EXERCISE REQUIREMENTS
(1) According to the sample size text, why is the intended sample size in a census equal to the population?
(2) Summarize the sample size text in two sentences.
(3) Continue the sample size determination passage from its final sentence.

SOURCE PASSAGE

= = = =

= Sample size determination =

Statistical considerations on how many observations to make

Sample size determination or estimation is the act of choosing the number of observations or replicates to include in a statistical sample. The sample size is an important feature of any empirical study in which the goal is to make inferences about a population from a sample. In practice, the sample size used in a study is usually determined based on the cost, time, or convenience of collecting the data, and the need for it to offer sufficient statistical power. In complex studies, different sample sizes may be allocated, such as in stratified surveys or experimental designs with multiple treatment groups. In a census, data is sought for an entire population, hence the intended sample size is equal to the population. In experimental design, where a study may be divided into different treatment groups, there may be different sample sizes for each group.

Sample sizes may be chosen in several ways:
- using experience – small samples, though sometimes unavoidable, can result in wide confidence intervals and risk of errors in statistical hypothesis testing.
- using a target variance for an estimate to be derived from the sample eventually obtained, i.e., if a high precision is required (narrow confidence interval) this translates to a low target variance of the estimator.
- the use of a power target, i.e. the power of statistical test to be applied once the sample is collected.
- using a confidence level, i.e. the larger the required confidence level, the larger the sample size (given a constant precision requirement).

==Introduction==

Sample size determination is a crucial aspect of research methodology that plays a significant role in ensuring the reliability and validity of study findings. In order to influence the accuracy of estimates, the power of statistical tests, and the general robustness of the research findings, it entails carefully choosing the number of participants or data points to be included in a study.

= = = =

RECORDS PROVIDED
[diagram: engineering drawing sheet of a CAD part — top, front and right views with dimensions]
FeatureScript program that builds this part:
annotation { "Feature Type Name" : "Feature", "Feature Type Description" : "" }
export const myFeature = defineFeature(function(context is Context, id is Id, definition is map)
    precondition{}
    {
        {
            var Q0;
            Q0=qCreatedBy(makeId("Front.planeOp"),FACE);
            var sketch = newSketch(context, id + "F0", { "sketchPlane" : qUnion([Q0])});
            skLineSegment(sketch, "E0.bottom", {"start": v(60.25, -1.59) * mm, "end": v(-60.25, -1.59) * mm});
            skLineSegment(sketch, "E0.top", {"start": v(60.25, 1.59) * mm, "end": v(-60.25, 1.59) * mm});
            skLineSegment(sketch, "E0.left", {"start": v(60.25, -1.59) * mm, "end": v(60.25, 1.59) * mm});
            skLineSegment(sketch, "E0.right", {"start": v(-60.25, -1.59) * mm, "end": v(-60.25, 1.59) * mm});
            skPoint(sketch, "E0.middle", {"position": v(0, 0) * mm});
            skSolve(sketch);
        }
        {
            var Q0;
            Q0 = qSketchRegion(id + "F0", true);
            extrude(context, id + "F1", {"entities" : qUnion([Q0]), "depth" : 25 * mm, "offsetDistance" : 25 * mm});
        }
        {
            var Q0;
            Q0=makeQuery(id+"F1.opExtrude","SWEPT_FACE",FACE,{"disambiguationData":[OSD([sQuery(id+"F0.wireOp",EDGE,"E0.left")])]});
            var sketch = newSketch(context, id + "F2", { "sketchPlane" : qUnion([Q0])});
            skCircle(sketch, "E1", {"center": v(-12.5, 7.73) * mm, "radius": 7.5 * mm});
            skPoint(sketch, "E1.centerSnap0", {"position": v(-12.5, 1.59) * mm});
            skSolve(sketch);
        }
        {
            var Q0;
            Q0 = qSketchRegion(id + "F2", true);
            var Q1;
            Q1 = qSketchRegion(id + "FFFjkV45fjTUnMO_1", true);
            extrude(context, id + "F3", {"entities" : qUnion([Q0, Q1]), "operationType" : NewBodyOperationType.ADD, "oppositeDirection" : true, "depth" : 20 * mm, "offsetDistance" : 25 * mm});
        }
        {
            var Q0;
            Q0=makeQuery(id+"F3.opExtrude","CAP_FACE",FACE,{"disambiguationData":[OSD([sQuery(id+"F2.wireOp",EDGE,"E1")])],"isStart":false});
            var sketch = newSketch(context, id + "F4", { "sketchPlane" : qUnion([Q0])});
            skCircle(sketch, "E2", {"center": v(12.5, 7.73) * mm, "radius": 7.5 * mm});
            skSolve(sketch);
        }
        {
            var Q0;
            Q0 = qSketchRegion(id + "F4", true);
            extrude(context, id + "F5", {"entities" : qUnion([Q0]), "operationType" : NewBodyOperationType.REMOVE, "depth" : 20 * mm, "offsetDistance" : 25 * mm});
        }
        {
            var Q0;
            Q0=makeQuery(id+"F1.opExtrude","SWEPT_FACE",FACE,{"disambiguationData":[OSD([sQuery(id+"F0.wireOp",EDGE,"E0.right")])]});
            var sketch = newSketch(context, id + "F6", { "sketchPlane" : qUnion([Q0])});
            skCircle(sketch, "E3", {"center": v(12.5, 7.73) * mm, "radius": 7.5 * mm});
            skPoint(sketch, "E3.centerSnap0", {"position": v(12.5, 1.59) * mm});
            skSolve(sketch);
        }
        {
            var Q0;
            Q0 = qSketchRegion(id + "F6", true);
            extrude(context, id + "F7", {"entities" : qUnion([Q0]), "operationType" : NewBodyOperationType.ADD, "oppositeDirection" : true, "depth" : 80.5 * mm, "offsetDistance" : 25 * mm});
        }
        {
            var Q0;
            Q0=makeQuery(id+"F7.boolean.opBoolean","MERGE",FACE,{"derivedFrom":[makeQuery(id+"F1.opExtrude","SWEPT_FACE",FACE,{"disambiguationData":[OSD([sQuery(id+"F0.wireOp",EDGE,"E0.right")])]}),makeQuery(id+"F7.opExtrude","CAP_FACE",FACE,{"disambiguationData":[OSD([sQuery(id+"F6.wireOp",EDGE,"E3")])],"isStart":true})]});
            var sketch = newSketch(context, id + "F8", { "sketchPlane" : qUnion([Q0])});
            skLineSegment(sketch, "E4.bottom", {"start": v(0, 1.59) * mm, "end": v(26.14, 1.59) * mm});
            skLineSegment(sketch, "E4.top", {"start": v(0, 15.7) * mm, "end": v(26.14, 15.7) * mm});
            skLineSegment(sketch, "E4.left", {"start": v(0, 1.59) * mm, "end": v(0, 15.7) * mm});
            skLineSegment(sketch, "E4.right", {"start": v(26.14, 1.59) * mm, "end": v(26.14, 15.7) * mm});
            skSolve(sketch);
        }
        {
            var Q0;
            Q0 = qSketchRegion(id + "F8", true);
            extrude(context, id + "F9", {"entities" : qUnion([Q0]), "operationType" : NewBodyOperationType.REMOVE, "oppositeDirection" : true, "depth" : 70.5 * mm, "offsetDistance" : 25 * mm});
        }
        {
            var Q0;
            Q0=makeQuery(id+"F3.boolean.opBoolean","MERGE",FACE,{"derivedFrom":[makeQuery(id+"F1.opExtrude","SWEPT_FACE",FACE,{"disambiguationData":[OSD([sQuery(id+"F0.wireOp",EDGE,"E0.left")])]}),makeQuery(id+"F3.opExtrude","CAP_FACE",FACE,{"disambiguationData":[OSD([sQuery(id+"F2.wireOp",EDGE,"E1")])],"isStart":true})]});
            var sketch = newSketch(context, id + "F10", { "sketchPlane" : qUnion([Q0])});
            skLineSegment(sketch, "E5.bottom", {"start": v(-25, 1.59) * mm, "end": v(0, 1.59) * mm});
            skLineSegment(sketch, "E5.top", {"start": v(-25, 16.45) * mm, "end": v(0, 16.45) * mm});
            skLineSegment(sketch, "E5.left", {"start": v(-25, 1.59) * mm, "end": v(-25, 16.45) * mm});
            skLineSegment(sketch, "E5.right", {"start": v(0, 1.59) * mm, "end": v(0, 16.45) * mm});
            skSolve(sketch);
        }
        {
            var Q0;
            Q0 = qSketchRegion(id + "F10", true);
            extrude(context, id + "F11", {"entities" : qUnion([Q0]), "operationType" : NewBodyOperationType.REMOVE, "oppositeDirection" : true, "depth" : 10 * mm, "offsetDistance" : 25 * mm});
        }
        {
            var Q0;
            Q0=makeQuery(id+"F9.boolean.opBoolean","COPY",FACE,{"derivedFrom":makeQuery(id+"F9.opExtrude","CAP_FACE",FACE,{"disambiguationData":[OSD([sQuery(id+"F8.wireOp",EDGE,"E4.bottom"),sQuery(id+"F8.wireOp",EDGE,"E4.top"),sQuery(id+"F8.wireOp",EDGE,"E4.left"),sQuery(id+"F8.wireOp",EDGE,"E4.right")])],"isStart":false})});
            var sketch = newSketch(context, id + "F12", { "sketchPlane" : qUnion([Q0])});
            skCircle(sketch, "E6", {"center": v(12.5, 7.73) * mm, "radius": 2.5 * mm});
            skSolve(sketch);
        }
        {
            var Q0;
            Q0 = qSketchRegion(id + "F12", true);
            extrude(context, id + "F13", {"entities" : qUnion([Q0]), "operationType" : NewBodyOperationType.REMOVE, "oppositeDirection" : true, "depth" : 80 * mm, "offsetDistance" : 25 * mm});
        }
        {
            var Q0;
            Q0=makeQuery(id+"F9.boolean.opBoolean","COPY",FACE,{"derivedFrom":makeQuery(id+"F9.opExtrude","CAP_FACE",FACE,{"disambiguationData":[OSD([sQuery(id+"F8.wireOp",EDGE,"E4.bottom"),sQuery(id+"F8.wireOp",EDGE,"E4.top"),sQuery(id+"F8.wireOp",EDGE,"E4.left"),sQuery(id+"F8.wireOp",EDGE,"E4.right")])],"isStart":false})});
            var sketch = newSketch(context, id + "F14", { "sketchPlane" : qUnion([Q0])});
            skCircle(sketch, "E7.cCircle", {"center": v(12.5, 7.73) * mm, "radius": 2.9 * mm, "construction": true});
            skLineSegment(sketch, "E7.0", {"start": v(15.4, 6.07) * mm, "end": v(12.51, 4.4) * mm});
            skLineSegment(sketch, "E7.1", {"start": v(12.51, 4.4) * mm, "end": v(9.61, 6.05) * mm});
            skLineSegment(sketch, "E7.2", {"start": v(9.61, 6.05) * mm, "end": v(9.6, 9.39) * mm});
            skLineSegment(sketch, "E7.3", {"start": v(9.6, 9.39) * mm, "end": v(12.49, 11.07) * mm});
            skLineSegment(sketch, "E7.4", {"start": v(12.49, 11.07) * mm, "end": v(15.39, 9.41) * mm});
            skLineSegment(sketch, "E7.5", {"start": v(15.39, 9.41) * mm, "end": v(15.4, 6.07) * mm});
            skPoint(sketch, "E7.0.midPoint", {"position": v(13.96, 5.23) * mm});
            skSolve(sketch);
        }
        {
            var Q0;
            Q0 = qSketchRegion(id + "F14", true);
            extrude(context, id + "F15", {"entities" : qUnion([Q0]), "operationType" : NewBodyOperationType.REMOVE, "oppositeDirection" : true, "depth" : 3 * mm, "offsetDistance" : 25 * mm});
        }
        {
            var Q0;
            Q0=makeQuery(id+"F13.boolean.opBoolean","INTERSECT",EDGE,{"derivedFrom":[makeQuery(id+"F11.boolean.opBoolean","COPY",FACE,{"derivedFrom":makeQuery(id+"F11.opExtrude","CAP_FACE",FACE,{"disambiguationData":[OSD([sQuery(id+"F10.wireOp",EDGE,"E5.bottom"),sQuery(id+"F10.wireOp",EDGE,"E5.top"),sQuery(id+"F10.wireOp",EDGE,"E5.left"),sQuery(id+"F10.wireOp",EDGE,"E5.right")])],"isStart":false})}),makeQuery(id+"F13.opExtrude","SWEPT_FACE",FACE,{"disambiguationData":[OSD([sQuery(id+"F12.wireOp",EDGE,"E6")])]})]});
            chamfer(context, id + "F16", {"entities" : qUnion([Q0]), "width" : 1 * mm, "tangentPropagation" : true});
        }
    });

= = = =

ANSWERS TO THIS EXERCISE
(1) In a census, data is sought for the entire population, so the intended sample size is the whole population.

(2) Sample size determination is the choice of how many observations or replicates to include in a statistical sample, and in practice that number usually depends on the cost, time, or convenience of collecting data and the need for sufficient statistical power. Sizes may be chosen from experience, a target variance, a power target, or a confidence level, and the choice affects the accuracy of estimates, the power of statistical tests, and the robustness of the findings.

(3)
Consider the case where we are conducting a survey to determine the average satisfaction level of customers regarding a new product. To determine an appropriate sample size, we need to consider factors such as the desired level of confidence, margin of error, and variability in the responses. We might decide that we want a 95% confidence level, meaning we are 95% confident that the true average satisfaction level falls within the calculated range. We also decide on a margin of error, of ±3%, which indicates the acceptable range of difference between our sample estimate and the true population parameter. Additionally, we may have some idea of the expected variability in satisfaction levels based on previous data or assumptions.

===Importance===
Larger sample sizes generally lead to increased precision when estimating unknown parameters. For instance, to accurately determine the prevalence of pathogen infection in a specific species of fish, it is preferable to examine a sample of 200 fish rather than 100 fish. Several fundamental facts of mathematical statistics describe this phenomenon, including the law of large numbers and the central limit theorem.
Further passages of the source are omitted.